→ SHORT EXERCISE
Condense the paragraph of the flow-of-funds text that begins "Although aggregate saving and investment" into a short bulleted list that keeps its main facts.

→ SELECTION
^^^^^^^^

The flow-of-funds accounts are the financial counterparts of the national income accounts of the real sector of the economy. These provide a systematic way of integrating saving, investment, lending, and borrowing.  In so doing, it brings together the real and financial sectors of the economy.  For these reasons, an understanding of the flow of funds accounts is an indispensable tool of the financial analyst.

What are flow-of-funds accounts?  The flow-of-fund accounts include all the sources and uses of funds for the various sectors of the economy, and by summation, for all sectors.

Although aggregate saving and investment must be equal, ex post, for the entire economy, it is unlikely that saving will equal  investment for a particular sector during a given period.  Saving may exceed investment; the surplus on current account will have been used for purposes other than financing current expenditures.  For example, the surplus funds may have been used to buy securities or to take loans.  If a sector has investment greater than saving, sources other than its own saving will have provided the funds necessary to finance these expenditures.  Thus, saving is but one source of funds; investment is but one use of funds.

Data for Flow-of-Funds Accounts Flow of funds data for an economy are derived for a specific period of time by (1) dividing the economy into sectors, (2) preparing a source and use of funds statement for each sector, (3) summing the sources and uses for all sectors, and (4) placing the sector accounts side by side to form a table or matrix.

^^^^^^^^

[Collected data entries]
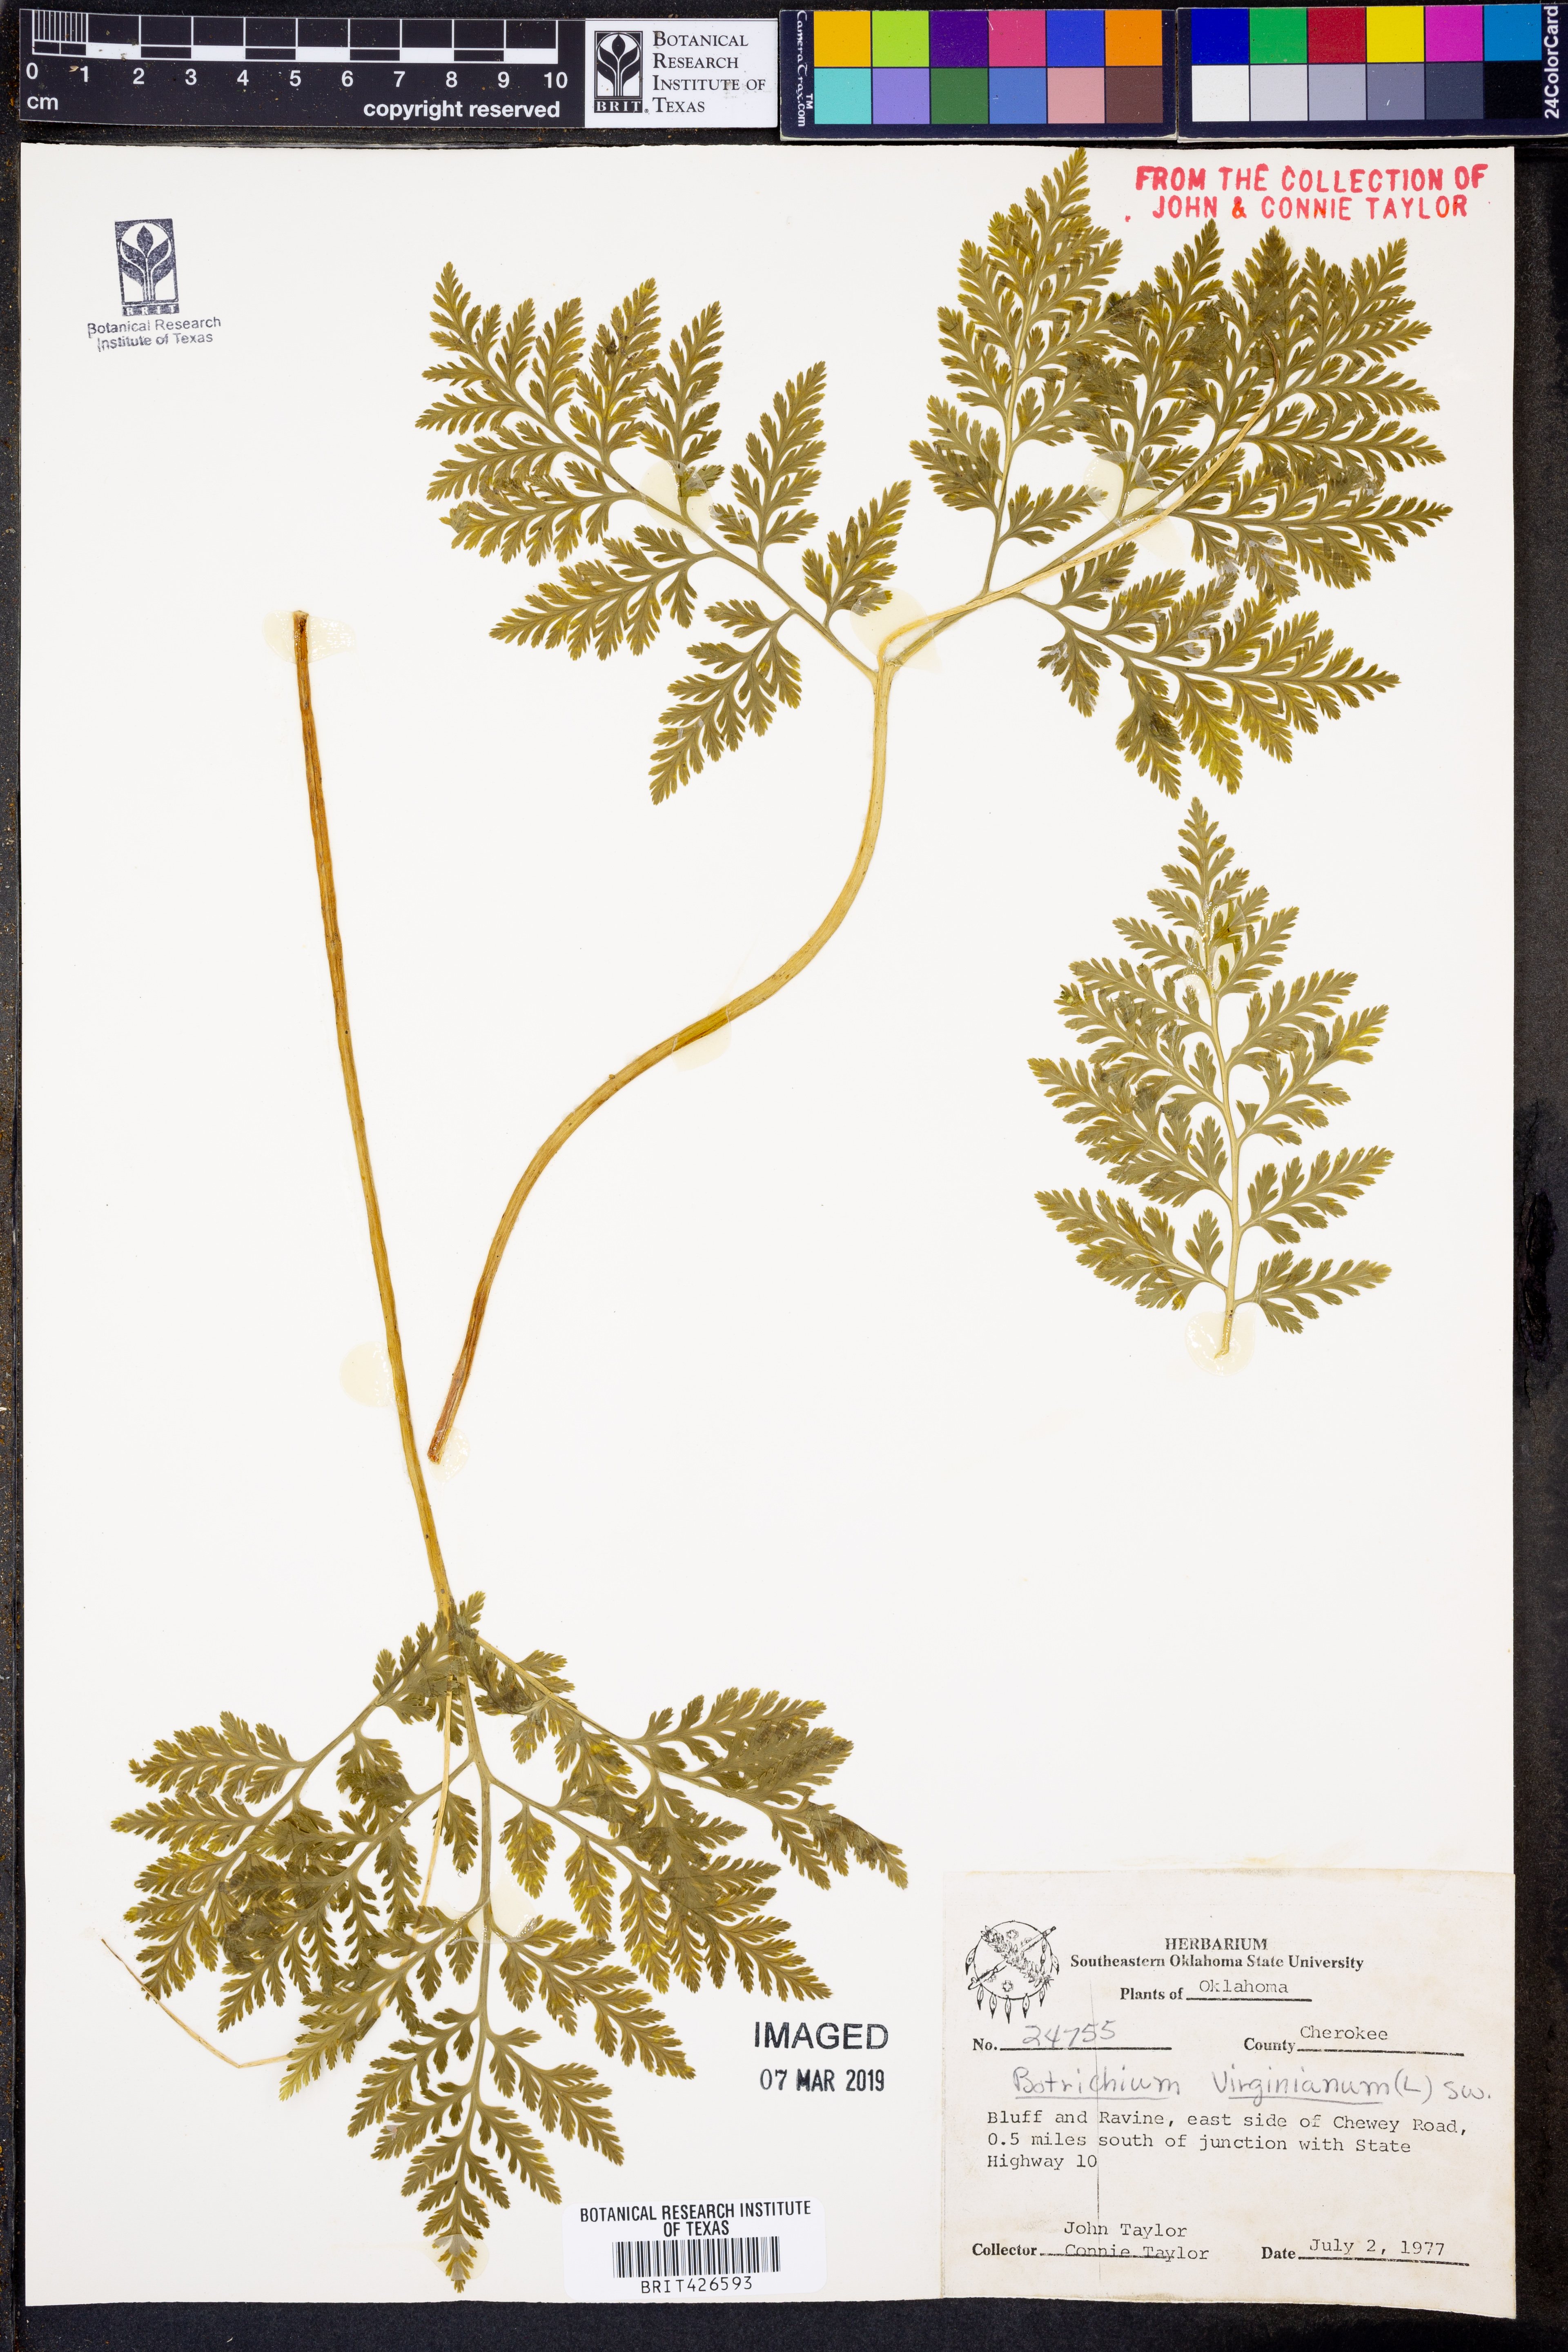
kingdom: Plantae
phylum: Tracheophyta
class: Polypodiopsida
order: Ophioglossales
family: Ophioglossaceae
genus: Botrypus
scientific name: Botrypus virginianus
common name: Common grapefern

^^^^^^^^

→ TASK RESULT
- For the entire economy, aggregate saving and investment must be equal, ex post.
- For a single sector in a given period, saving is unlikely to equal investment.
- When saving exceeds investment, the current-account surplus goes to purposes other than financing current expenditures, such as buying securities.
- When investment exceeds saving, sources other than the sector's own saving supply the needed funds.
- Saving is therefore only one source of funds, and investment only one use of funds.